ИЗВЛЕЧЁННЫЙ ТЕКСТ
──────────────────────────────
Статьи из "Арабесок"
Шрифт:
В мелких своих сочинениях, этой прелестной антологии, Пушкин разносторонен необыкновенно и является еще обширнее, виднее, нежели в поэмах. Некоторые из этих мелких сочинений так резко ослепительны, что их способен понимать всякой, но зато большая часть из них и притом самых лучших кажется обыкновенною для многочисленной толпы. Чтобы быть доступну понимать их, нужно иметь слишком тонкое обоняние. Нужен вкус выше того, который может понимать только одни слишком резкие и крупные черты. Для этого нужно быть в некотором отношении сибаритом, который уже давно пресытился грубыми и тяжелыми яствами, который ест птичку не более наперстка и услаждается таким блюдом, которого вкус кажется совсем неопределенным, странным, без всякой приятности привыкшему глотать изделия крепостного повара. Это собрание его мелких стихотворений — ряд самых ослепительных картин. Это тот ясный мир, который так дышит чертами, знакомыми одним древним, в котором природа выражается так же живо, как в струе какой-нибудь серебряной реки, в котором быстро и ярко мелькают ослепительные плечи, или белые руки, или алебастровая шея, обсыпанная ночью темных кудрей, или
Мне всегда было странно слышать суждения об них многих, слывущих знатоками и литераторами, которым я более доверял, покаместь еще не слышал их толков об этом предмете. Эти мелкие сочинения можно назвать пробным камнем, на котором можно испытывать вкус и эстетическое чувство разбирающего их критика. Непостижимое дело! казалось, как бы им не быть доступными всем! Они так просто возвышенны, так ярки, так пламенны, так сладострастны и вместе так детски чисты. Как бы не понимать их! Но увы! это неотразимая истина: что чем более поэт становится поэтом, чем более изображает он чувства, знакомые одним поэтам, тем заметней уменьшается круг обступившей его толпы, и наконец так становится тесен, что он может перечесть по пальцам всех своих истинных ценителей.
──────────────────────────────
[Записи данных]
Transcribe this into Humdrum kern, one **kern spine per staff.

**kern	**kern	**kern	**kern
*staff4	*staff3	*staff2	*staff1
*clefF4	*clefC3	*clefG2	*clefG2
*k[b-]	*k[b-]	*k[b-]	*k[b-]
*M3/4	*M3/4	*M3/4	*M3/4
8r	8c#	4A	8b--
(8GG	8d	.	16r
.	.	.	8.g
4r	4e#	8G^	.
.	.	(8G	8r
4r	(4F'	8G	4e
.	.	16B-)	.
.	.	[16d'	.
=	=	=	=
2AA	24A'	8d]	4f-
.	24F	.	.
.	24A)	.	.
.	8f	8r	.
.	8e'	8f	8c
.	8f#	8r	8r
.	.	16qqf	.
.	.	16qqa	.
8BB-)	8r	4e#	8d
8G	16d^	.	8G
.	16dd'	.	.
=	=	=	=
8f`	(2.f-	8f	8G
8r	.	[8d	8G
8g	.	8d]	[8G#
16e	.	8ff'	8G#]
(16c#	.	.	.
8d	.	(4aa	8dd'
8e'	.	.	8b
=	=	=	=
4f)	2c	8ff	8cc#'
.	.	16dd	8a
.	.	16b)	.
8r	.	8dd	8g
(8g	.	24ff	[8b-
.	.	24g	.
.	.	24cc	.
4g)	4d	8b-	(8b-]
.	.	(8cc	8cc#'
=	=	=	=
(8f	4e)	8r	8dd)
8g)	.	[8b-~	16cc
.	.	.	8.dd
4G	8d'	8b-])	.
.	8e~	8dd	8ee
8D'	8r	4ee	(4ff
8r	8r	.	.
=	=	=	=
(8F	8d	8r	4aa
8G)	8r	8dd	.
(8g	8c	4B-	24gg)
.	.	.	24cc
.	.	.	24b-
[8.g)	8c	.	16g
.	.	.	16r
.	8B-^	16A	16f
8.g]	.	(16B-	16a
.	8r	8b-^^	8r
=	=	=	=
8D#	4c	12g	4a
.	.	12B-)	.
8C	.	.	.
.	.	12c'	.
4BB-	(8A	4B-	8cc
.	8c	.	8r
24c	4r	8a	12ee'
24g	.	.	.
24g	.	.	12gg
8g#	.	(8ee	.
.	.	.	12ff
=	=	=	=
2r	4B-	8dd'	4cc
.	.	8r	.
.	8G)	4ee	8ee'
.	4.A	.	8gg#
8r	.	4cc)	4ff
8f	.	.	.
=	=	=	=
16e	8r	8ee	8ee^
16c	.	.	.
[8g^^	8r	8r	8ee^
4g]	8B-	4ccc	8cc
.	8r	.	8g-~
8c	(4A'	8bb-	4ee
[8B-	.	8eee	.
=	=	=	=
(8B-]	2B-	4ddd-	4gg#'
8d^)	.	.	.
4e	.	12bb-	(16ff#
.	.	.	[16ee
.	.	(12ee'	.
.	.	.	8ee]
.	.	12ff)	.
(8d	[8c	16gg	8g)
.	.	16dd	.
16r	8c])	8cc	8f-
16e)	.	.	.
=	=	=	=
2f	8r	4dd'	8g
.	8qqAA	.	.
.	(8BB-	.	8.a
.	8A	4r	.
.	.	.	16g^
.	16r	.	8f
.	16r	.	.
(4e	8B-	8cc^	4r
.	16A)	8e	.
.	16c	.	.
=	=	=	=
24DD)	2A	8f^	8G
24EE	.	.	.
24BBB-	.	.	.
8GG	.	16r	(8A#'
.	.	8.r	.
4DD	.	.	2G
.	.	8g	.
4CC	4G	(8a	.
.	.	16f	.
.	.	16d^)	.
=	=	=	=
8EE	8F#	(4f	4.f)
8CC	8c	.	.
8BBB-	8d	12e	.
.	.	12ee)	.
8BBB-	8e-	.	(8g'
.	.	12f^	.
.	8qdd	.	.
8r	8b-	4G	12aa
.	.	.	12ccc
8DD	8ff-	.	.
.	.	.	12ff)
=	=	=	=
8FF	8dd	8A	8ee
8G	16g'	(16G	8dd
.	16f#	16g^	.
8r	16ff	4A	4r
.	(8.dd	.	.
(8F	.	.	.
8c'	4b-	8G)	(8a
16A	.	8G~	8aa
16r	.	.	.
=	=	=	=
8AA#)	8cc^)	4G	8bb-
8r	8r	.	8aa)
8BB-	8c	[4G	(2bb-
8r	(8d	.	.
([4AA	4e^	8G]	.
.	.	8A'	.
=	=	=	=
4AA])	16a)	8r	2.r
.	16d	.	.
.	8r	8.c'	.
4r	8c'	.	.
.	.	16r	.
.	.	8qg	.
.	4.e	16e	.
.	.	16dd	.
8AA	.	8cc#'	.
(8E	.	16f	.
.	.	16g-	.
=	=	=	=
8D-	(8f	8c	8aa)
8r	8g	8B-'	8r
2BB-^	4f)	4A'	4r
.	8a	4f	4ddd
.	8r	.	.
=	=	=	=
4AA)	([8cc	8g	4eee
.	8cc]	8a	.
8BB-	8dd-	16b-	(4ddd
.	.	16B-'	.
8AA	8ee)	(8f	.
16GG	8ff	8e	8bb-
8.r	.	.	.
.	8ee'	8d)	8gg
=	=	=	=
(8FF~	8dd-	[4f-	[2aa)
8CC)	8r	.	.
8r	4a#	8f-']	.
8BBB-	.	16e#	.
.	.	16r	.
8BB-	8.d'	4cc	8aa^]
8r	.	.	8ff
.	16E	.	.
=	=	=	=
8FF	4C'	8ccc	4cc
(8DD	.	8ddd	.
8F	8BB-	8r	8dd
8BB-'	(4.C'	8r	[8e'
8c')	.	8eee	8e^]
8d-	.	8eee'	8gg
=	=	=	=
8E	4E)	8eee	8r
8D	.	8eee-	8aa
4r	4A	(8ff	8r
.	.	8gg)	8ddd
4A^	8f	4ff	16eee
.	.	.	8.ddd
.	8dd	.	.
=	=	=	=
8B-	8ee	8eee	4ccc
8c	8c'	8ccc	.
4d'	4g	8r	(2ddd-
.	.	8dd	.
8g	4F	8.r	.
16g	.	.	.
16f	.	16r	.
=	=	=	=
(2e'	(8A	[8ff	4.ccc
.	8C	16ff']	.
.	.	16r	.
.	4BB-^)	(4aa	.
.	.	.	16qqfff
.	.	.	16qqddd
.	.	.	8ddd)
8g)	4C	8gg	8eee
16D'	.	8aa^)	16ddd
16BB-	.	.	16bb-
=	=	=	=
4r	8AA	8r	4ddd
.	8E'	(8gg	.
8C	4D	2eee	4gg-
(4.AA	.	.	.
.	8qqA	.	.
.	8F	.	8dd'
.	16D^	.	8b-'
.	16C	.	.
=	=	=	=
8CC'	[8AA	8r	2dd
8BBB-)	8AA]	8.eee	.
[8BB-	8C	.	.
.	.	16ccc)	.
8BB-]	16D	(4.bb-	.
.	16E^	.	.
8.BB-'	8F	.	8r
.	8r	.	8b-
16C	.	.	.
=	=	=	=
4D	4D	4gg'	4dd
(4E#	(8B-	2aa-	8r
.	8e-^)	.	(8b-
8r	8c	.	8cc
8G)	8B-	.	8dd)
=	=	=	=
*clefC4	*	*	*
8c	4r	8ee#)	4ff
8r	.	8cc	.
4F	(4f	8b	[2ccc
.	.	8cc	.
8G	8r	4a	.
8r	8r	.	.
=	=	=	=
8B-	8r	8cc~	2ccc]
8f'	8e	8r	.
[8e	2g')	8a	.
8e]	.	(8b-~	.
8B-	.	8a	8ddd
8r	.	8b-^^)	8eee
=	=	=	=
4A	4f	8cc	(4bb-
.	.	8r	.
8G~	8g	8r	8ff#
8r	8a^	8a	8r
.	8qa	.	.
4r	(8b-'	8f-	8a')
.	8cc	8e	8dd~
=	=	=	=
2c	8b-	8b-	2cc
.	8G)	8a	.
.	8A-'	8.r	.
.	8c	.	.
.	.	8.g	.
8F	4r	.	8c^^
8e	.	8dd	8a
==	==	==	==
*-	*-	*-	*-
──────────────────────────────
ЧТО СДЕЛАТЬ
A: Выпишите из текста о Пушкине все признаки мелких сочинений, названные в предложении, которое начинается словами «Они так просто возвышенны».
B: Соберите, пожалуйста, все строки записей, где встречается строка «kern», учитывая регистр букв.
Текст и записи никак не связаны между собой.

ВЫПОЛНЕННЫЕ ЗАДАНИЯ
A: просто возвышенны, ярки, пламенны, сладострастны, детски чисты

B:
Transcribe this into Humdrum kern, one **kern spine per staff.
**kern	**kern	**kern	**kern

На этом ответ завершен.